Grrrr. Dont you just hate it when you're in class, and there's a couple of bimbos holding up the whole thing and wasting time by being a couple of absolute dolts!? It drives me crazy!

Monday, May 5, 2008

This is a poem that Blair made fun of today, which I thought was quite amusing. Anyway:

Deer dart past
Limbs strenthend with spring.
Birds call overhead
Free, filled with song
That bursts unchecked
As the sun spreads it's golden blanket
Of light and warmth
On the soft folds of green.

This is my first attempt at a scenery poem. Cut me some slack ; - )
So much work
So many sheets
So confusing
Blow it all.
Correspondance sucks!
Happy 21st birthday Es. I hope you have a great day with lots of lollies n chippies n coke n sugar. I love you lots!
A perfect picture.
Clean limbed,
Beautiful.

Flows like silk
While muscles ripple
Beaneath the golden coat.

All the room in the world to run.

Tail high
Blowing in the wind
Ears flat to head
Belly skimming the ground.

Then the leap.

Claws unsheath
As death awaits.
The deer hits the ground
And doesn't get up.

Beauty can be fatal,
Especially if it's in the form
Of a cheetah.
Do I do what they say?
Do I do good and submit?
Or should I do what seems fair?

Do I give in?
Walk down the isle
Like some stupid bride?

Injustice and favouratism.
He's biased.
She has no choice
But to agree.

What will happen if I do give in?
Will it be easier or harder?
I dont want to find out.
Drop off beneath the warm sheets
And slumber till it happens.

It happens.

The blare starts small and grows
Untill it penetrates your dreams.

Roll over
Push it off the desk.
Where it will scream
From the floor.

It's too warm to leave
So you push the button
Knowing the same will happen
Nine minutes later.

I am NOT a morning person!

Sunday, May 4, 2008

So quiet and serene,
Full of beauty and peace.
Just me and her.
No sound except
The beating of hooves
Creak of saddle and clink of stirrups
Click of the tounge and away we go
With speed and thrill
No machine can match.

I love my horse.
He's so close to me,
Yet I cant talk to him.
He's too far off.
Bugger!
White hot anger
Frothing and foaming,
Beware those who stand in my way.

A bomb of blood.
Which wire to cut?
Blue or red?

A smouldering fire of hate
I'm ready to pour
Petrol on.

Bubbling and boiling
A whole cauldron of rage
Ready to tip
Or overflow.

Runaway horse, gallops to destroy
Bonds, family, love.
It cant be controlled.

I try not to get angry,
But it overwhelms me,
Piling red hot tenticles of hate
Inside my skull

Why do I get so angry
At the things I love most?
Why so savage, so aggressive...
And why cant I control it?
I need to get behind the wheel.

I'm going to loose it
At people I love,
And when I do,
I'm sorry.

Thursday, May 1, 2008

Black as thunder,
Mean at least
I'm the only one
Who'll ride this beast.

Hold the reins
But not too tight.
I hope he wont
Cos i'll loose this fight.

Head goes down
Mean eyes black,
Bucked me twice
I'm off his back.

It's always the second buck that throws you.
Plastic bowls and cups
Clinking at each table
Bellies growling in the morning
Asking to be fed.

Wait your turn,
But dont mind
Because friends are there
To wait with you.

Hubbub and chatter
Pleasant and light
All around the hall.
Wave to anyone
And they'll wave back.

We're all one massive family.
I guess that's why they call it
Family Camp!
When you start, you cant stop.
It gets a hold of you
And wont let go.
It's grip is so tight
I wont bother fight
Because I like it.

Writing till fingers bleed.

And with these bleeding fingers
I write all in my mind.

Writing is so free, so rich.
One of the last worthy
Skills left in the world...
Pity I'm no good.
Hiya all.

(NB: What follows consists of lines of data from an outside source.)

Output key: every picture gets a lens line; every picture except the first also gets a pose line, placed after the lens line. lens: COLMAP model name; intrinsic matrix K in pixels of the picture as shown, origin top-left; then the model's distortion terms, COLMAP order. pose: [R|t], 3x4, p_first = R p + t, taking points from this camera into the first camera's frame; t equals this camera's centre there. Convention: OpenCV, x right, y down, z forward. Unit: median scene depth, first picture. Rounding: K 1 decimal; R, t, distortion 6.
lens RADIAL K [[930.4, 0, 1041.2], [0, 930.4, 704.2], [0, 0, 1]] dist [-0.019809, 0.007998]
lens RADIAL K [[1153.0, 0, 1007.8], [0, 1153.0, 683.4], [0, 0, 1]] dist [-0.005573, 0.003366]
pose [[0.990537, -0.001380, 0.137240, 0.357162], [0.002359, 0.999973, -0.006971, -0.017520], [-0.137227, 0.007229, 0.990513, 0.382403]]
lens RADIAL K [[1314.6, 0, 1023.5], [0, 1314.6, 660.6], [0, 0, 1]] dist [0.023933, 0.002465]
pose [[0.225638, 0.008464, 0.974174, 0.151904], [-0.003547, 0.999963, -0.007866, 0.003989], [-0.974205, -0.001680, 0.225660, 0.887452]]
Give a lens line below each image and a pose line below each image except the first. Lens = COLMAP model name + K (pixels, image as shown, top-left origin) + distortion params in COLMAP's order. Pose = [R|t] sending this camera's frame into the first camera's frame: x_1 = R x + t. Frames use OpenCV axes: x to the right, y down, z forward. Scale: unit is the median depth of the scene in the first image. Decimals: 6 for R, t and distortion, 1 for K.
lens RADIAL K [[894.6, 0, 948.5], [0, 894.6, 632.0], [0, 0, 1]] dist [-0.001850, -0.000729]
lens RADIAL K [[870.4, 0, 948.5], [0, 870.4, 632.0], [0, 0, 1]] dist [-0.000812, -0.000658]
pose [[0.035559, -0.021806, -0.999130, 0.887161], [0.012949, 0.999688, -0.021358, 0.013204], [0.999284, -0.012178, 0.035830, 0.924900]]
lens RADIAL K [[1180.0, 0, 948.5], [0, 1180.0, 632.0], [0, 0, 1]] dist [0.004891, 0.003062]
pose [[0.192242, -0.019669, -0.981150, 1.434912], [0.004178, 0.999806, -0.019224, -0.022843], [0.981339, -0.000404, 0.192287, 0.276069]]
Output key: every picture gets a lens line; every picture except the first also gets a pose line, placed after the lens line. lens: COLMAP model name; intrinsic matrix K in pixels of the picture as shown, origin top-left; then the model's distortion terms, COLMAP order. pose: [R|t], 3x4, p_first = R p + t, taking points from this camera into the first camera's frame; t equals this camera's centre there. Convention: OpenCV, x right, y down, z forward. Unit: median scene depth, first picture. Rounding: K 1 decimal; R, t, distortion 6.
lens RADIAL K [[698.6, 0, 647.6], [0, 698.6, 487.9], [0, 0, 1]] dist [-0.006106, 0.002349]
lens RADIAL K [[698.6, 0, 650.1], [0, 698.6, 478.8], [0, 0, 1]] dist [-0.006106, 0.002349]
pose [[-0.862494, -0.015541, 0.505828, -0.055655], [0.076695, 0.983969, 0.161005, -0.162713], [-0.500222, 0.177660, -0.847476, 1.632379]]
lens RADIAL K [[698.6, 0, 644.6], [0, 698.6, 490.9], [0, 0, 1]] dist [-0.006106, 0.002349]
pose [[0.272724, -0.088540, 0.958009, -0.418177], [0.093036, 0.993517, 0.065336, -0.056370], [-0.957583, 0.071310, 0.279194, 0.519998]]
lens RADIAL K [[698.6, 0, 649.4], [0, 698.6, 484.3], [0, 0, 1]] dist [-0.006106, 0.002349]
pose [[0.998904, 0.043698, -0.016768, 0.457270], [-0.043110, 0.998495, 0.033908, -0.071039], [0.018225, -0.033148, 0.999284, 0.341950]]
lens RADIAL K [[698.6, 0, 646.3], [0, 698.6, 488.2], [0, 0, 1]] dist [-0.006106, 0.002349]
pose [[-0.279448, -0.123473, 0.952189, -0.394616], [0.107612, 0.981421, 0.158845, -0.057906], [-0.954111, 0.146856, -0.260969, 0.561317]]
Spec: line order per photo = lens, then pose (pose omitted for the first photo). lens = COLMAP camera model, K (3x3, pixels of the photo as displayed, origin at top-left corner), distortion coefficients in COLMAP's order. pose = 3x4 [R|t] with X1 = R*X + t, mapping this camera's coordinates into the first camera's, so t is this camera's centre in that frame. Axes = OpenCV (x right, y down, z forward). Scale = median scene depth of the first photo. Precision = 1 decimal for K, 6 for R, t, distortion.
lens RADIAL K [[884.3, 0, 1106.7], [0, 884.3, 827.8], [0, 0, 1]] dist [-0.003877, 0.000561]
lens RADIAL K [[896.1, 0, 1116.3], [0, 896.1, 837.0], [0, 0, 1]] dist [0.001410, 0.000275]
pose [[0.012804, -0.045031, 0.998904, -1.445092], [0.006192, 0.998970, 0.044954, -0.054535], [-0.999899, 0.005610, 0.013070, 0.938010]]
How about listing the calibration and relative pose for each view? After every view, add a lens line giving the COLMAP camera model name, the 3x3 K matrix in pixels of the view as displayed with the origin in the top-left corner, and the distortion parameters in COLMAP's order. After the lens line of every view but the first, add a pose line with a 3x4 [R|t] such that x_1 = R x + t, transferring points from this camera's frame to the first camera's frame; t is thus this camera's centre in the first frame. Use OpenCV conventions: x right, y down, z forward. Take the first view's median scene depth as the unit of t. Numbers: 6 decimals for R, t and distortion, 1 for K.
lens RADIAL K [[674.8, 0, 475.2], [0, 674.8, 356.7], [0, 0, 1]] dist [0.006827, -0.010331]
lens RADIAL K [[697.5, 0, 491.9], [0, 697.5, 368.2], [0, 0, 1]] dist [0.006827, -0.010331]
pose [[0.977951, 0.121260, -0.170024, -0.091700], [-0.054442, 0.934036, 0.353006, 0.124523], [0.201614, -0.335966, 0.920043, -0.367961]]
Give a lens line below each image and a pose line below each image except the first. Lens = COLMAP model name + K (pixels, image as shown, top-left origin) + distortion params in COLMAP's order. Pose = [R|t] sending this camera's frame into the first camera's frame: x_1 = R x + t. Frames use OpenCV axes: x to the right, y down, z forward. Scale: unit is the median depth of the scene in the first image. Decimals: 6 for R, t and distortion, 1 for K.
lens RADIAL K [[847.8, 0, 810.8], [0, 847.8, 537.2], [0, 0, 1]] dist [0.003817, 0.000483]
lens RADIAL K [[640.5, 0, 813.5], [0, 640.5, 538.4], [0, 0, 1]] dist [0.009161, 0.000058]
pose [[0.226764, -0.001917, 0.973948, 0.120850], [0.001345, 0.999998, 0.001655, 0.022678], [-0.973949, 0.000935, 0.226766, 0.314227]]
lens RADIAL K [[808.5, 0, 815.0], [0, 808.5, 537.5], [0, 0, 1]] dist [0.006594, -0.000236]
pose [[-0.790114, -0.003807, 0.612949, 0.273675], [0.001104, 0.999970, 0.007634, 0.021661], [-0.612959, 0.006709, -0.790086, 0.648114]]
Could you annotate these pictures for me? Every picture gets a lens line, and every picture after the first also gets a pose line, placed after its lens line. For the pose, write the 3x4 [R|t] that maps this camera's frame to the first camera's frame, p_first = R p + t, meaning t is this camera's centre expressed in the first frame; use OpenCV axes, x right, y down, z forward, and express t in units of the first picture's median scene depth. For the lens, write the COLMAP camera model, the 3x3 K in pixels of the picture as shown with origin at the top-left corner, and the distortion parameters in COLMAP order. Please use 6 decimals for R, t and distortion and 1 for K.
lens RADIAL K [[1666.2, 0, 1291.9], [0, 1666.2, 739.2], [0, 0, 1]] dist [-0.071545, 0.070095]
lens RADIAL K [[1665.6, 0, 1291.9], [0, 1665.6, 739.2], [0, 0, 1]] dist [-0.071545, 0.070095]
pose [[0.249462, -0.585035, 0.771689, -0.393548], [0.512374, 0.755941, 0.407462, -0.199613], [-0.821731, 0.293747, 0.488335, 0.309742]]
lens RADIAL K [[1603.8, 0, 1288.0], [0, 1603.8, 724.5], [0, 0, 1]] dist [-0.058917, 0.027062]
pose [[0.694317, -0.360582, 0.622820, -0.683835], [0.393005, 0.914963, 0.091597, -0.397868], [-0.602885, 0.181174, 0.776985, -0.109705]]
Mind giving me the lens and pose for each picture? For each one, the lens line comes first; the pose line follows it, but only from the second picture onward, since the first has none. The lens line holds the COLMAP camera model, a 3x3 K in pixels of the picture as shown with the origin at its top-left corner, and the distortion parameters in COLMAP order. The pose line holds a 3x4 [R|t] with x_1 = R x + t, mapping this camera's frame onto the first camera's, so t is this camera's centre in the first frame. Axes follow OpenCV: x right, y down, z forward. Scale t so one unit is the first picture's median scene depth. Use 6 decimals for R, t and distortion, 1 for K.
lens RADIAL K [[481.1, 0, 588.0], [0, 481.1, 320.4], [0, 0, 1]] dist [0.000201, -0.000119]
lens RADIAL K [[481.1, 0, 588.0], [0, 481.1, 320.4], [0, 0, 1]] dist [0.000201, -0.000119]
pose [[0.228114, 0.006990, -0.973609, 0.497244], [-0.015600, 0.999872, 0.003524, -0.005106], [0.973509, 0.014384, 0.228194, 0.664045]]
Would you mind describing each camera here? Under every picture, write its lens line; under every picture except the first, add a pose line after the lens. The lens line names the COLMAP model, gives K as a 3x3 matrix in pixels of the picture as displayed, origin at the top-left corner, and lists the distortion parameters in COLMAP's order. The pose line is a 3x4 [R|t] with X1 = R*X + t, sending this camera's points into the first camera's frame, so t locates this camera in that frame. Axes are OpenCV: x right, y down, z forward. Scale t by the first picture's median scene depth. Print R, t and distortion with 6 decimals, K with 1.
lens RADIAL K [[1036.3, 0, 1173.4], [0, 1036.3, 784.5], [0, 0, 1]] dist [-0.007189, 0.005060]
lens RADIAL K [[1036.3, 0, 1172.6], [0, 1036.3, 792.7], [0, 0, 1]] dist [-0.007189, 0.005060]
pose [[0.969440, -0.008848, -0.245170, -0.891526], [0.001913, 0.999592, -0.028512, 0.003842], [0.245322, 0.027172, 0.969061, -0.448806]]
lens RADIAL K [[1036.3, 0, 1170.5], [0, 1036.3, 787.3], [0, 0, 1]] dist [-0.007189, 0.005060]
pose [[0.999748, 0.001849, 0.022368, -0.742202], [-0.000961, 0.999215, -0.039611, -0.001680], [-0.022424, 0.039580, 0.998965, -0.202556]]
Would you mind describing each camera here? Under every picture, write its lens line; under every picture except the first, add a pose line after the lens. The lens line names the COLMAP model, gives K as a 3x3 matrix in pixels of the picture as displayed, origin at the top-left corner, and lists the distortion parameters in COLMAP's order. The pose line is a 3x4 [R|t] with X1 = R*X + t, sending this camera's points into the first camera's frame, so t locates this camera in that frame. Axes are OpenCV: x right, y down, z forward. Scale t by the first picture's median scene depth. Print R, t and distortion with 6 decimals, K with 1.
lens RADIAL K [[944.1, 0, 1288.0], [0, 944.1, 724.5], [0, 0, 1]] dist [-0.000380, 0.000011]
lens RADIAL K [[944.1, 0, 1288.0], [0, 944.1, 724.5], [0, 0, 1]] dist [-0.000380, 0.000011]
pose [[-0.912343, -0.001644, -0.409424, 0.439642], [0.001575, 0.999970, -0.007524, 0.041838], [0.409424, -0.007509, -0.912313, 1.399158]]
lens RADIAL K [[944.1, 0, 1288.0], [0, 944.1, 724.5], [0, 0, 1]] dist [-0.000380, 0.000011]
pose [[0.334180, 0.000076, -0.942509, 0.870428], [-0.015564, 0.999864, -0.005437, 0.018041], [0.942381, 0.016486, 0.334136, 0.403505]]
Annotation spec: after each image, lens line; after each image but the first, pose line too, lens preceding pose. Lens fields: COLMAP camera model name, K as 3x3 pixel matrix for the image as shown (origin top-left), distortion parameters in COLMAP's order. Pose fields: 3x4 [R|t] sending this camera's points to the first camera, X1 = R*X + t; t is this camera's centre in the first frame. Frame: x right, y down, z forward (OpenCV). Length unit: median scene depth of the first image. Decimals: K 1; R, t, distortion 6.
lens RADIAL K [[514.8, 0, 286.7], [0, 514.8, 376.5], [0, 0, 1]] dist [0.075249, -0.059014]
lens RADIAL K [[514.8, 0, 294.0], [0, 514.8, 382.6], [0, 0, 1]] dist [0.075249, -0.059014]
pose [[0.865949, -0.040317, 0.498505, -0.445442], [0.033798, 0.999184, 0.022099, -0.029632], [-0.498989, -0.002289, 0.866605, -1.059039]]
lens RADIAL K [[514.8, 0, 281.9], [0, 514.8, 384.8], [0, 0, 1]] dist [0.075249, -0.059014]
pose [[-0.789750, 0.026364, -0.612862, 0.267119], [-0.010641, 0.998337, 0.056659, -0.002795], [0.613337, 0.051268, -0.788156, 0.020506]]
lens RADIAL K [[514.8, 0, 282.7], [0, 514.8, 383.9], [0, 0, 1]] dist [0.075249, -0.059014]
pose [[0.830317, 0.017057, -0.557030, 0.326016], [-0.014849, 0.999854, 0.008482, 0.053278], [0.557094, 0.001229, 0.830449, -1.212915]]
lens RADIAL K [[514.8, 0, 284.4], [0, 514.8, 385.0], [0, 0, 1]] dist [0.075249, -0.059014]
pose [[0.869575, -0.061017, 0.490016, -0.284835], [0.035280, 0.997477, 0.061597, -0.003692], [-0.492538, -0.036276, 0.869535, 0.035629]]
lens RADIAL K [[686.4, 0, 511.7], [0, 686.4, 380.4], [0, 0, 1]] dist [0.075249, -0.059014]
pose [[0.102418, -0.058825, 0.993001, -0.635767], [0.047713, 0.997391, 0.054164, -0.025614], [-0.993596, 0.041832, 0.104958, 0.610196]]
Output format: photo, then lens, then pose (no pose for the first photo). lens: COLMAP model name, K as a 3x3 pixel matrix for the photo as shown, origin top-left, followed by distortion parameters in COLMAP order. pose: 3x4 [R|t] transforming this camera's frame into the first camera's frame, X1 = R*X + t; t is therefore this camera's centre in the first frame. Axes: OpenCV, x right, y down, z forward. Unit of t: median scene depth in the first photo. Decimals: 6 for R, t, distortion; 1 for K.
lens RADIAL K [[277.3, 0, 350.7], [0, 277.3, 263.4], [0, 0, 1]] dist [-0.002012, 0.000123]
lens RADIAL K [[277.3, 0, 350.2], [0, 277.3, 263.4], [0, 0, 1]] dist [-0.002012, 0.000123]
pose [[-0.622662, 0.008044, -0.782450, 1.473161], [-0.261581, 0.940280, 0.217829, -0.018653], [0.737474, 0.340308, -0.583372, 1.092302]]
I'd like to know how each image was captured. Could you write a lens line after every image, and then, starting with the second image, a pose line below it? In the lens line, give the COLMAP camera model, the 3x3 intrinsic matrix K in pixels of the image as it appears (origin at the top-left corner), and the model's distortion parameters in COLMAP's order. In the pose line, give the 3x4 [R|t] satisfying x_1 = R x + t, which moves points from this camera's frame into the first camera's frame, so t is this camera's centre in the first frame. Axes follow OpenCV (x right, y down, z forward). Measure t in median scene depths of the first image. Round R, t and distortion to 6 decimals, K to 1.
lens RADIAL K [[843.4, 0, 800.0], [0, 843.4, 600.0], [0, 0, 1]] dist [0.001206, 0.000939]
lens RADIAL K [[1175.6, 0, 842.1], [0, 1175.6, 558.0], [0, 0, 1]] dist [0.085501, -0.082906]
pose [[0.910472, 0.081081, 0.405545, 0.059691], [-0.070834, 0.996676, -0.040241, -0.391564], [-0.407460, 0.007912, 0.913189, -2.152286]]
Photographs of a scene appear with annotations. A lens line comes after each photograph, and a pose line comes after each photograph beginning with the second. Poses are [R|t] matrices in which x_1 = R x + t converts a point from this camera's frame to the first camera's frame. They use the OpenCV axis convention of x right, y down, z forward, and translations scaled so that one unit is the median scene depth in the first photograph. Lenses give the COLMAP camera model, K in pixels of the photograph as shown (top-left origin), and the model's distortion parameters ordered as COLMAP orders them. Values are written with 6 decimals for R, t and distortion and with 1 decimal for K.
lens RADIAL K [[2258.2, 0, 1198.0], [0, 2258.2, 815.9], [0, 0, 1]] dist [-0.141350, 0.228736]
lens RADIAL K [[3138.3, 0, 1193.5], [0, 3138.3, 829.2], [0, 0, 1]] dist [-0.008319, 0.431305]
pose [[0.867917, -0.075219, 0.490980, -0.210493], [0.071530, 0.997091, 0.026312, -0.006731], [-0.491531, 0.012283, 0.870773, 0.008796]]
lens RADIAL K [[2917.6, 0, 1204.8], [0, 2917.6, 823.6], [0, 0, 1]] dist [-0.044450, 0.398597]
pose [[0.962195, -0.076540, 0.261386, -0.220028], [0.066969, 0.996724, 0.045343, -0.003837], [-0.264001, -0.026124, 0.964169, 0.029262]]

My name is Abi and this is my blog... Pretty flash huh?
I Guess I should say sommat bou myself. Well, I'm about 5 foot 3,
a shocking speller, and a try hard poet. I like to write short
stories and ride horses. I have my own beautiful standardbred,
but would like to be able to buy another horse (one day).
Please excuse any misspellings and typos that will occur in this page.
Comments and advice are more than welcome (honestly).